Introduction
Philosophe des sciences, Gaston Bachelard (1884-1962) explore les espaces abstraits de la physique quantique et de la théorie de la relativité (L’expérience de l’espace dans la physique contemporaine, 1937), sans pour autant oublier l’espace rêvé et toutes les images qui y sont associées. Il s’attelle à l’étude de l’imagination matérielle en traitant des quatre éléments (la terre, l’air, le feu et l’eau) dans cinq ouvrages majeurs et en visitant les lieux heureux de notre existence que sont la maison, la chambre, l’armoire, les coins, etc., dans La Poétique de l’espace qu’il publie en 1957. Comme le rappelle justement son éditeur, Gilles Hieronimus, dans une présentation éclairante et documentée, l’approche phénoménologique bachelardienne des espaces de notre intimité mobilise l’imagination, la rêverie et l’image poétique, d’où son appui sur de nombreux poèmes. Il est vrai que dès l’introduction le philosophe de la « conscience rêveuse » affirme que « le bien dire est un élément du bien vivre » d’où sa préférence pour les images littéraires.
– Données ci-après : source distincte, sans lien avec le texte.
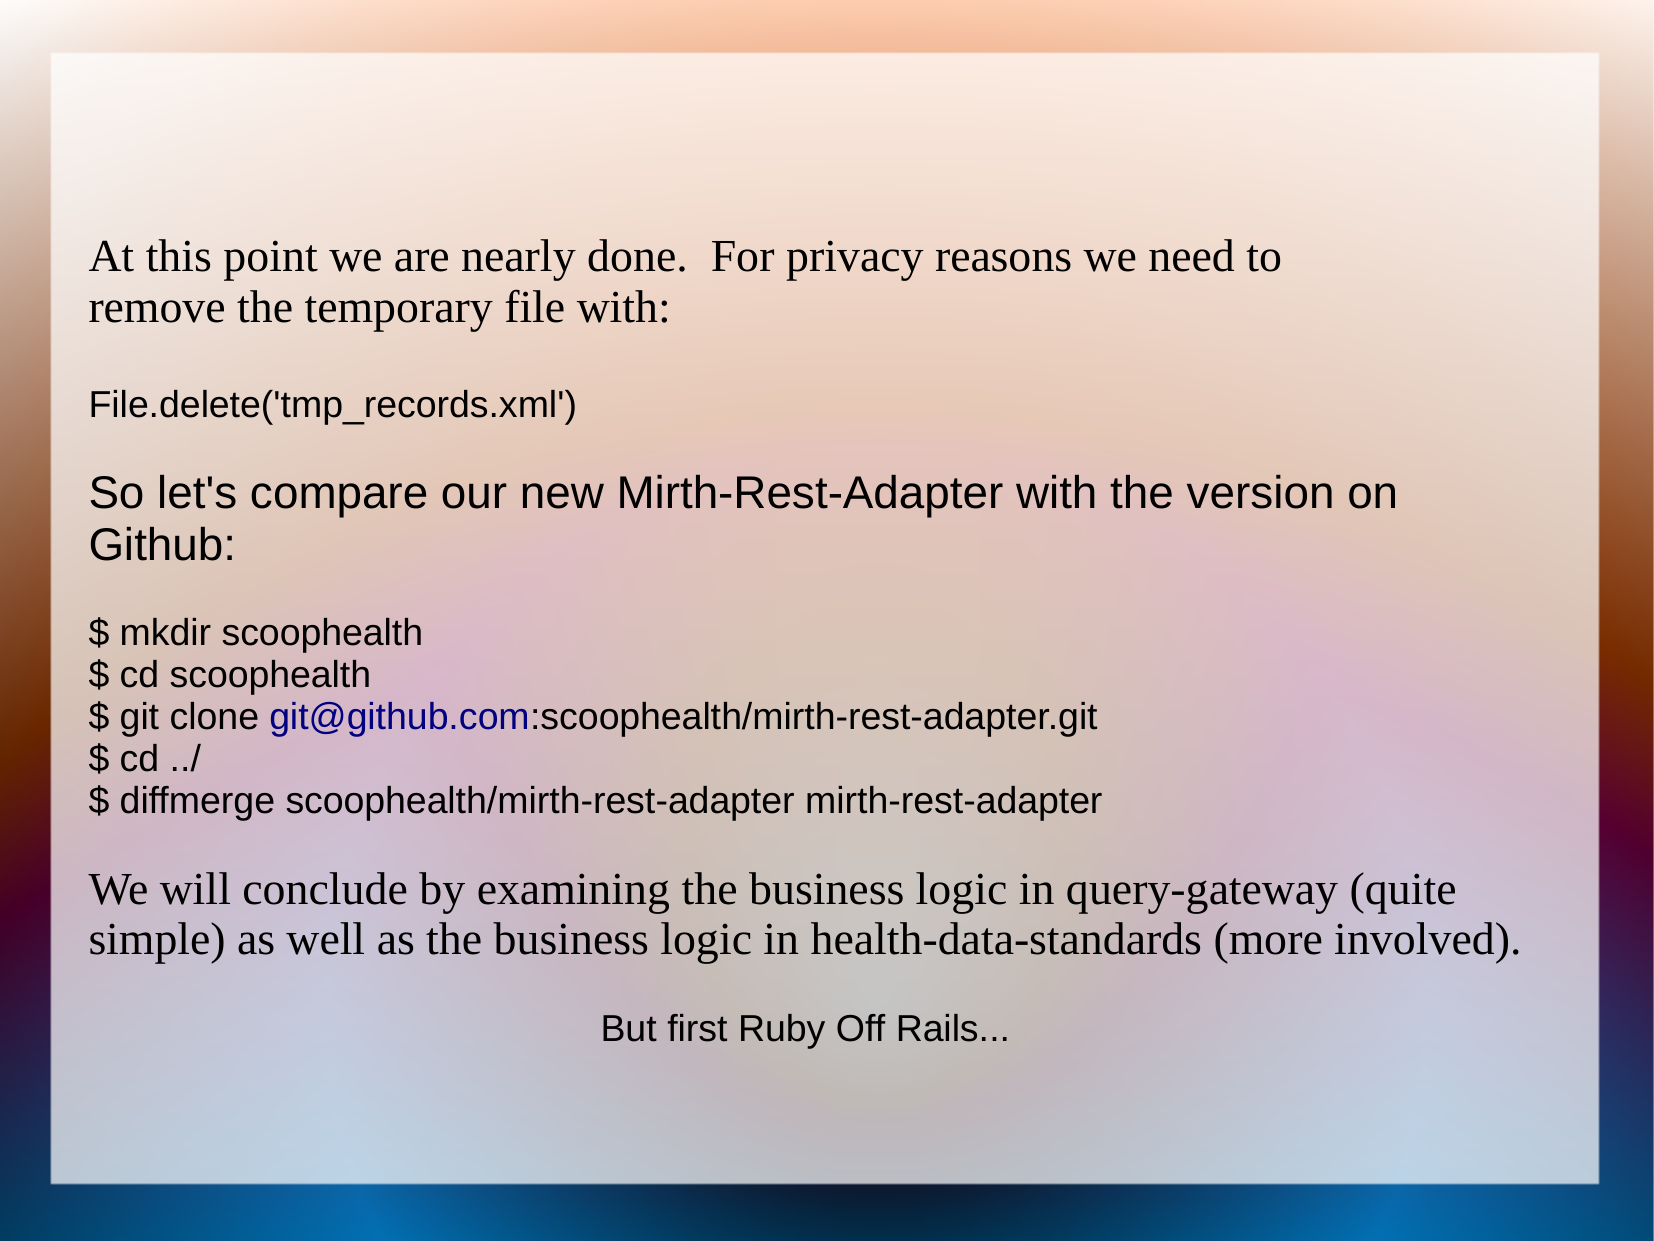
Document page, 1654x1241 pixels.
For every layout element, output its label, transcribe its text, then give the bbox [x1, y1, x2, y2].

picture [0, 0, 1654, 1241]
text_box At this point we are nearly done. For privacy reasons we need to remove the temporary file with: File.delete('tmp_records.xml') So let's compare our new Mirth-Rest-Adapter with the version on Github: $ mkdir scoophealth $ cd scoophealth $ git clone git@github.com:scoophealth/mirth-rest-adapter.git $ cd ../ $ diffmerge scoophealth/mirth-rest-adapter mirth-rest-adapter We will conclude by examining the business logic in query-gateway (quite simple) as well as the business logic in health-data-standards (more involved). But first Ruby Off Rails... [73, 223, 1538, 1099]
C’est dans cet ouvrage inépuisable (à chaque nouvelle lecture, je me surprends à y dénicher une idée nouvelle) qu’il préconise la « topo-analyse » et invente le mot « topophilie » que les dictionnaires continuent à ignorer ! « Nous voulons, annonce-t-il, examiner, en effet, des images bien simples, les images de l’espace heureux. Nos enquêtes mériteraient dans cette orientation, le nom de topophilie. » Le mot est écrit, il reviendra à trois reprises sous sa plume (p.49, p.66 et p.220) sans pour autant se populariser, alors même qu’il vise une réalité que chacun vit intensément : l’amitié du lieu, avec un lieu. Il ne pense pas à son contraire, la « topophobie », ayant pris le parti des espaces heureux contre ceux de l’hostilité...
La « topo-analyse » est mieux traitée, il en propose même la définition suivante : « La topo-analyse serait donc l’étude psychologique systématique des sites de notre vie intime. » Plus loin, il précise que « la topo-analyse a la marque d’une topophilie. » Me remémorant un lieu ami, je retrouve une situation passée, ma mémoire est comme une éponge, en la pressant, mille souvenirs m’assaillent, mais comme il s’agit d’instants d’intimité, je ne peux en dire plus, chaque lecteur quitte alors le livre pour imaginer ses propres espaces de solitude heureuse et comprend très bien Gaston Bachelard lui murmurant que « la maison natale est plus qu’un corps de logis, elle est un corps de songes. » À dire vrai la maison natale relève de l’archétype, elle possède une cave où se trouvent les interdits, les secrets, les peurs ; des étages auxquels on accède en montant et descendant l’escalier qui témoignent de la verticalité propre à l’humain et les grenier, lieu par excellence de la rêverie, où sont entreposés des vêtements démodés, des coffres remplis de trésors, des ustensiles sans usage, qui stimulent l’imagination. Malheur à ceux qui ignorent « la hardiesse de l’escalier », ils sont comme cet homme que plaint Joë Bousquet, « à un seul étage : il a sa cave dans son grenier »...
Gaston Bachelard nous invite successivement à visiter la maison onirique, à ouvrir le tiroir et l’armoire, à observer le nid, la coquille, les coins, à saisir à la fois la miniature et l’immensité, à penser « la dialectique du dehors et du dedans » et « la phénoménologie du rond ». Impossible de résumer un tel ouvrage où chaque phrase serait à recopier et à méditer, ce livre en contient tant d’autres... Tout lecteur peut, une fois, l’ouvrage refermé, s’exercer à l’autobiographie environnementale, sorte de topo-analyse sauvage, décrivant les lieux qui ont fait de lui ce qu’il est et ainsi continuer à cheminer en compagnie de Gaston Bachelard, qui lui, ne se risque pas à se topo-analyser, s’accordant que de rares confidences sur ses logis... La table analytique, les notes, les index, les conseils bibliographique de Gilles Hieronimus complètent précieusement cette nouvelle édition – dans le cadre de la ré-édition complète des œuvres de Gaston Bachelard (1) – d’un livre magique et atemporel, traduit en une vingtaine de langues.
Gaston Bachelard (1957), La poétique de l’espace, édition établie par Gilles Hieronimus, « Quadrige », Paris, PUF, 2020, 416 pages, 13 euros.
Notes
(1) De 2020 à 2024, les Presses Universitaires de France rééditeront sous la supervision de Vincent Bontems, Gilles Hieronimus, Sophie Roux, Frédéric Worms et Jean-Jacques Wunenburger les ouvrages de Gaston Bachelard. La poétique de l'espace et Le nouvel esprit scientifique (244 pages, 12 euros) sont les premiers titres à paraître.